Learning from the Gulf’s Past Climate

August 1, 2022
By Tara Haelle


Radiolarians are single cells, 0.1–0.2 mm in diameter, that have intricate mineral skeletons. Credit: Andreas Drews, Wikimedia, CC BY-SA 4.0

As ocean waters continue to warm along with the climate, scientists are trying to learn how thousands of different organisms will fare in the years to come. It turns out the Gulf of Mexico can offer clues, as researchers from the University of Texas at Austin are learning from a different global warming event that happened 56 million years ago. Back then, the earth experienced a spell of severe warming during an event called the Paleocene-Eocene Thermal Maximum, or PETM. It didn’t last long, perhaps up to 200,000 years, which sounds long until you remember that Earth is more than 4.5 billion years old.

PETM may be the closest comparison we have to where global temperatures are headed today, and it resulted in the largest deep-sea mass extinction event of the last 93 million years. But much of the life in the Gulf of Mexico was spared, as scientists have learned by examining microscopic fossils in rock chips brought to the surface by oil and gas drilling.

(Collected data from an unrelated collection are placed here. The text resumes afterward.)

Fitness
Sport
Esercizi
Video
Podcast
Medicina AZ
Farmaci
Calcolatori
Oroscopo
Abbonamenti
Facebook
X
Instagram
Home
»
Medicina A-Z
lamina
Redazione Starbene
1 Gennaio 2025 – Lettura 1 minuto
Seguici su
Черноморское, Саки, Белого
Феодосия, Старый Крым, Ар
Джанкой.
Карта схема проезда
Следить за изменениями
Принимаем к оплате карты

The fossils came from a type of plankton called radiolarians, which require lots of nutrients and sea water no saltier than today’s oceans. An abundance of radiolarians means the Gulf didn’t become too salty or devoid of nutrients from the warming—thanks to the birth of the Rocky Mountains 20 million years before the warming began.

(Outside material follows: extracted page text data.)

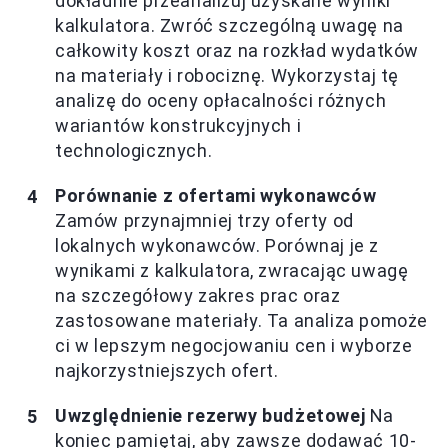
dokładnie przeanalizuj uzyskane wyniki
kalkulatora. Zwróć szczególną uwagę na
całkowity koszt oraz na rozkład wydatków
na materiały i robociznę. Wykorzystaj tę
analizę do oceny opłacalności różnych
wariantów konstrukcyjnych i
technologicznych.
Porównanie z ofertami wykonawców
Zamów przynajmniej trzy oferty od
lokalnych wykonawców. Porównaj je z
wynikami z kalkulatora, zwracając uwagę
na szczegółowy zakres prac oraz
zastosowane materiały. Ta analiza pomoże
ci w lepszym negocjowaniu cen i wyborze
najkorzystniejszych ofert.
Uwzględnienie rezerwy budżetowej
Na
koniec pamiętaj, aby zawsze dodawać 10-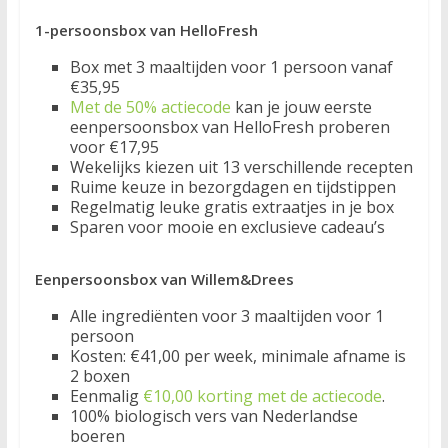
1-persoonsbox van HelloFresh
Box met 3 maaltijden voor 1 persoon vanaf
€35,95
Met de 50% actiecode
kan je jouw eerste
eenpersoonsbox van HelloFresh proberen
voor €17,95
Wekelijks kiezen uit 13 verschillende recepten
Ruime keuze in bezorgdagen en tijdstippen
Regelmatig leuke gratis extraatjes in je box
Sparen voor mooie en exclusieve cadeau’s
Eenpersoonsbox van Willem&Drees
Alle ingrediënten voor 3 maaltijden voor 1
persoon
Kosten: €41,00 per week, minimale afname is
2 boxen
Eenmalig
€10,00 korting met de actiecode
.
100% biologisch vers van Nederlandse
boeren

As the Rockies rose, rivers shifted course to travel through present-day Texas and Louisiana, carrying nutrients and sediments with them into the Gulf’s deep waters. Radiolarians and other plankton had all the food they needed to survive the mass extinction happening everywhere else. Today’s Gulf of Mexico is very different from the one millions of years ago, but these findings still offer insights into understanding climate change today.